AlphaFold was originally developed to predict the shape of individual proteins. But within days of its release, other scientists showed that the software could be “hacked” to model how multiple proteins interact. In the months since, researchers have developed myriad approaches to improve AlphaFold’s ability to address complexities. DeepMind even released an update called AlphaFold-Multimer with this goal.
These efforts appear to have paid off, as CASP15 saw a significant increase in the number of accurate complexes compared to previous competitions, largely due to methods that adapted AlphaFold. “It’s a new game for us to be with complexes of near-experimental accuracy,” says Mauser. “We also have some failures.”
For example, the teams made amazingly accurate predictions about a viral molecule of unknown function, made up of two identical proteins that are intertwined. This type of shape has puzzled pre-AlphaFold tools, says Ezgi Karaca, a computational structural biologist at Turkey’s Izmir Biomedicine and Genome Center, who evaluated the complex predictions. The standard version of AlphaFold couldn’t accurately model the shape of a giant 20-chain bacterial enzyme, but some teams predicted the protein’s structure by applying additional hacks to the network, adds Karaca.
Meanwhile, teams have struggled to predict complexes involving immune molecules called antibodies – including several bound to a SARS-CoV-2 protein – and related molecules called nanobodies.

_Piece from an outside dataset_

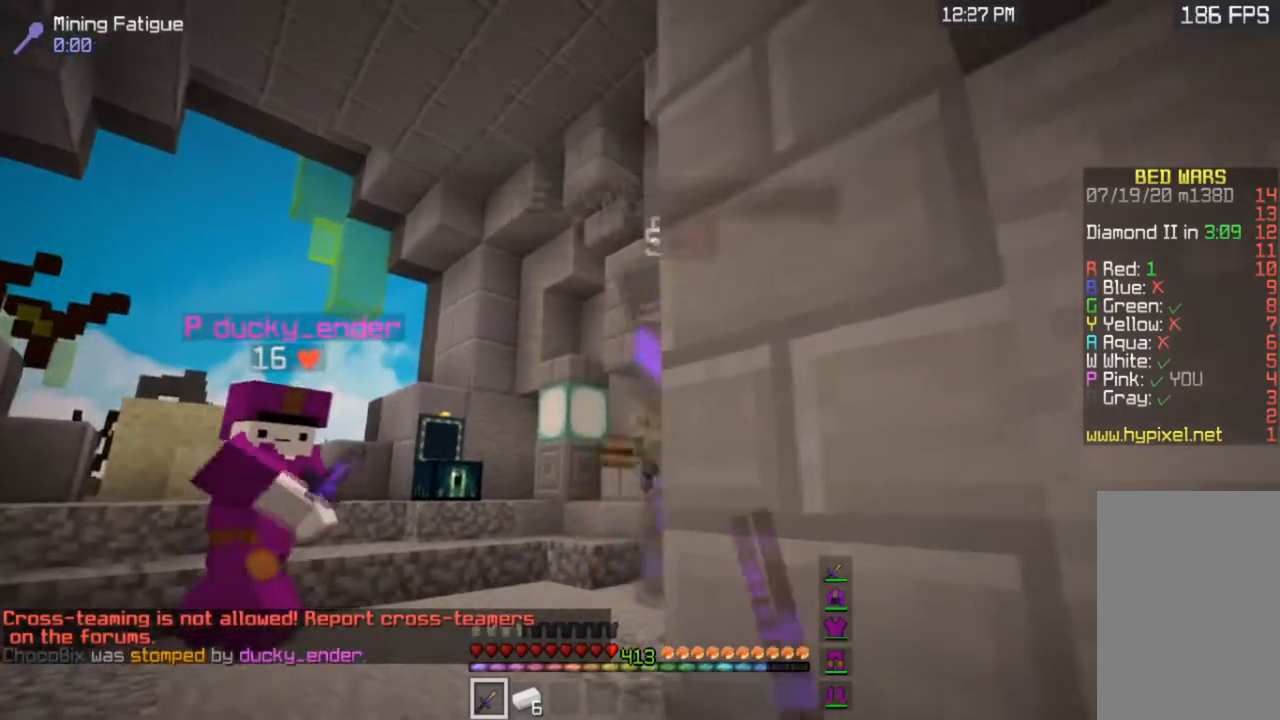
{"keys": [], "mouse": ["left"], "events": [[134, "s", "down"], [367, "s", "up"]]}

But there was a chance of success in some teams’ predictions, says Karaca, hinting that hacks in AlphaFold will be useful in predicting the shape of these medically important molecules.

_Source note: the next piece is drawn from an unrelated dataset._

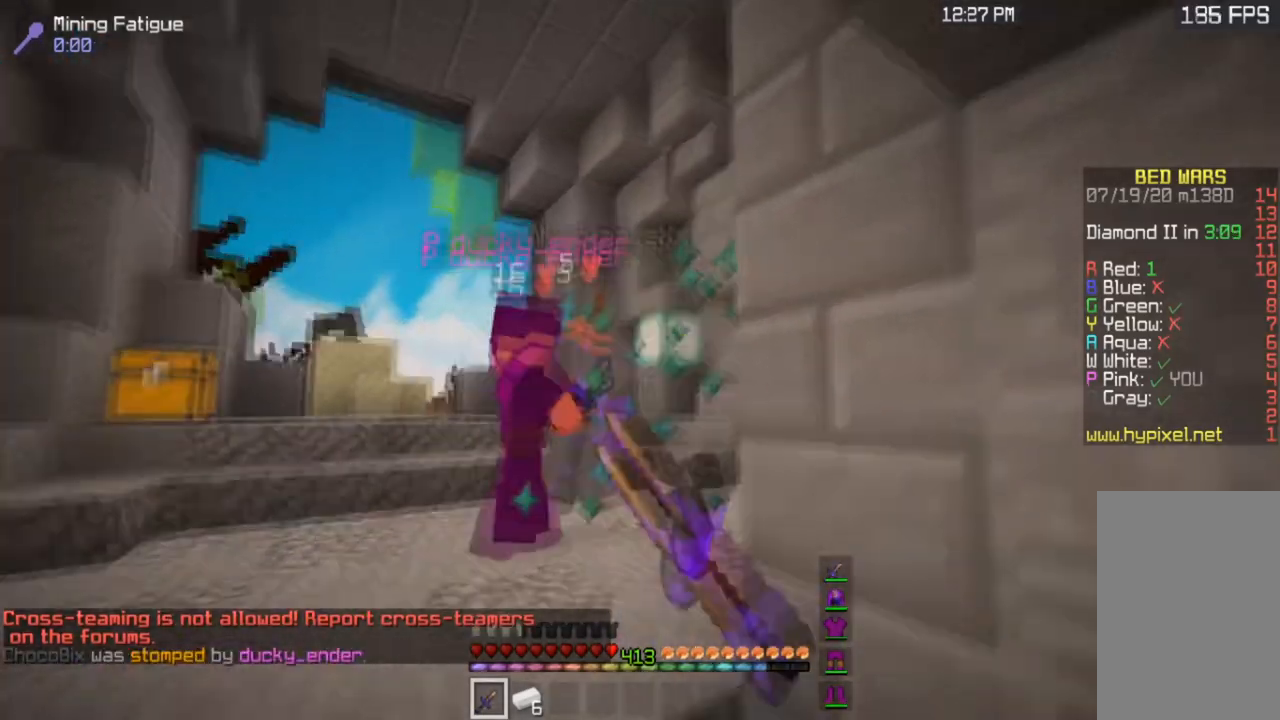
{"keys": [], "mouse": [], "events": [[66, "mouse_left", "up"]]}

Also notable at this year’s CASP was the absence of DeepMind. The company gave no reason for not participating, but released a brief statement during CASP15 congratulating the participating teams. (At the same time, an update was rolled out to AlphaFold to help researchers compare their progress against the network.)
Other researchers say the competition is a significant investment of time that the company might have been better able to spend on other challenges. “It would have been nice for us if they had participated,” says Moult. But he adds: “Because the methods are so good, they couldn’t make another big leap.”
Making big improvements to AlphaFold will take time, researchers say, and will likely require new innovations in machine learning and protein structure prediction. One area under development is the application of “language models” such as those used in text prediction tools to the prediction of protein structures. But these methods — including one developed by social networking giant Meta — didn’t fare nearly as well at CASP15 as tools based on AlphaFold.
However, such tools could be useful for predicting how mutations alter a protein’s structure – one of several key challenges in protein structure prediction that has emerged from the success of AlphaFold. Thanks to this, the field is no longer focused on a single target, says AlQuraishi. “There’s a whole bunch of those issues.”